Economic theories show that the direction and magnitude of the fluctuations of economic variables depend on the type and magnitude of the shocks they are faced with. Various reasons are noted for fluctuations in demands for imports, including productivity shocks. Accordingly, this research was aimed at identifying the effects of Total Factor Productivity (TFP) shocks of the agricultural sector on the demand for agricultural imports during the period 1982-2014. These shocks were divided by the Blanchard-Quah technique into two groups: permanent and temporary. Then, the effects of shocks on agricultural imports were studied by the Structural Vector Auto Regression (SVAR) Method. The results showed that, in the short and longrun, temporary and permanent TFP shocks of the agricultural sector have had a significant effect on the demand for agricultural imports, and the effect of temporary shocks was stronger than the effect of permanent ones. Therefore, if the policymakers seek to reduce the demand for agricultural imports, the agricultural TFP must continuously be incremented.

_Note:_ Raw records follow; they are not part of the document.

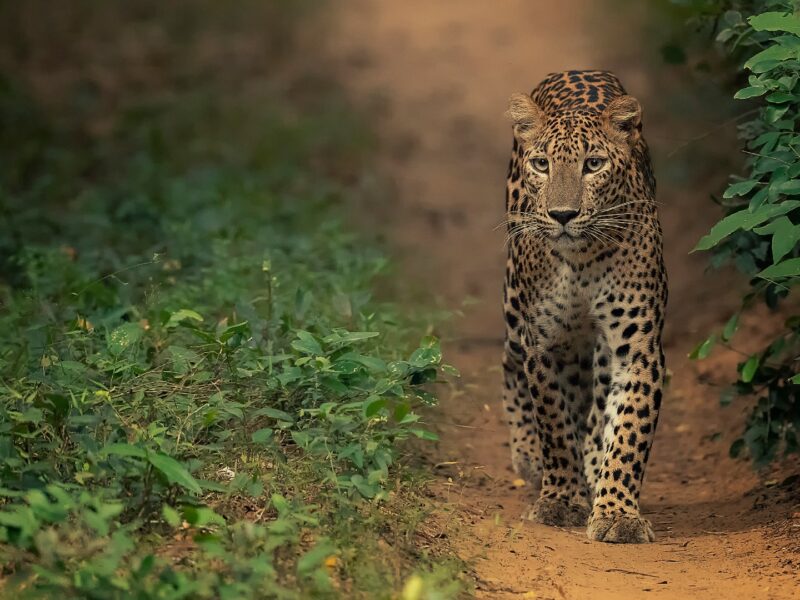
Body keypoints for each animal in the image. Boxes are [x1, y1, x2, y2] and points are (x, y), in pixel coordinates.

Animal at [501, 70, 667, 544]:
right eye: (542, 165)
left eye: (593, 164)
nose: (562, 214)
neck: (582, 260)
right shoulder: (543, 344)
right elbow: (555, 426)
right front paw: (559, 499)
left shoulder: (638, 347)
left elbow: (628, 430)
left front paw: (617, 514)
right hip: (514, 310)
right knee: (508, 363)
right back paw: (528, 457)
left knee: (596, 404)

- There is reverse relationship between demand for imports and TFP in the agriculturalsector.
- The primary downward response of imports to the permanent shock of TFP reached a new level of equilibrium after 19 periods (a little upper than 0).
- The initial upward response of imports is in relation to the temporary shock of TFP is rapidly reduced to zero after 10 periods and fluctuates around it.
- Fluctuations in imports are mainly explained by temporary shocks of productivity, and long-run shocks contribution is small.